C’è un altro punto che esula dall’esperienza musicale diretta ma merita, credo, considerazione: l’assenza di educazione (intesa come formazione). E’ ragione di amarezza entrare in una classe del Liceo e intuire dalle parole di un giovane che stai guardando negli occhi l’indifferenza alla musica. E’ questo il pubblico futuro? A forza di soffocare gli spazi culturali – autentici spazi formativi – e di sacrificare ogni iniziativa umana alla logica dell’utile materiale, oggi si tende a spacciare la creatività artistica, quando non massificabile e perciò non immediatamente redditizia, per un’operazione fine a se stessa, inutile, quasi si trattasse di un corredo non indispensabile. Questo sistema sta allevando mostri. La minaccia vera per l’umanità è la disillusione, l’assenza di spirito, la mancata considerazione per quelle espressioni creative che, come appunto la musica, accendono l’entusiasmo e affinano la sensibilità emotiva e razionale della persona.
La nostra più grande soddisfazione, per contro, è vedere l’entusiasmo imprevisto di una persona che ha ascoltato la nostra musica e non può fare a meno di comunicarcelo. Ed è anche, per quanto mi riguarda, il dare forma alla propria idea musicale. L’istinto creativo in fondo è un valore in sé. Brilla di una propria santità, intatta, non oltraggiata da alcun mercato, poiché è nella sua natura nascere prima di ogni regola.

Nel salutarvi e ringraziarvi, vorrei la promessa che non ci farete aspettare troppo per un nuovo album e ovviamente sarei desiderosa di avere qualche bella notizia in anteprima su quello che state combinando per il vostro futuro musicale.

Ti ringrazio di cuore a nome di tutto il gruppo, Jessica, ma non credo di poter soddisfare fino in fondo la tua richiesta.
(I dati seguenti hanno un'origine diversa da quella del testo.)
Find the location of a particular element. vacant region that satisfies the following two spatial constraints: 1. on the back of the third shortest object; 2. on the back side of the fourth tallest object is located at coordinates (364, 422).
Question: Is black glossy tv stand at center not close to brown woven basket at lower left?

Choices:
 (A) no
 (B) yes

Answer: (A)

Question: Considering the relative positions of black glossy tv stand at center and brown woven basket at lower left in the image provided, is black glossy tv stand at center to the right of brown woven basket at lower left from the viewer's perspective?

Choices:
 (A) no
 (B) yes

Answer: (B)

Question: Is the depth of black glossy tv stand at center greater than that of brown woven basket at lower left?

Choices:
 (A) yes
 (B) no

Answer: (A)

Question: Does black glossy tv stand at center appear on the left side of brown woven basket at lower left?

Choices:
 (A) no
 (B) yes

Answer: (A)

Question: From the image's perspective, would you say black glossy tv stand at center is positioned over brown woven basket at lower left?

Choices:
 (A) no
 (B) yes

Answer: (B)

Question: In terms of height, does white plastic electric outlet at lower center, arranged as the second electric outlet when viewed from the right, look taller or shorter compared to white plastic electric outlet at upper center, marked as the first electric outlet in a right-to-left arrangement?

Come ti ho detto in precedenza, è nostro auspicio tornare molto presto in sala di incisione, forse – almeno è questo che vorrei – già nell’estate 2012. Posso ancora dirti che, oltre a diversi brani elettrici ed acustici che ho composto e che andranno a integrare il terzo album, io e Marco abbiamo finalmente cominciato a comporre qualcosa insieme. Inoltre il gruppo si sta guardando attorno per qualche innesto strumentale/vocale occasionale e mirato.
Perdonerai, spero, la mia reticenza. Questa, del resto, è un po’ la natura di Accordo dei Contrari: per quanto si abbiano le idee chiare (ed è il nostro caso, credimi), nemmeno noi in fondo sappiamo esattamente come andrà a finire.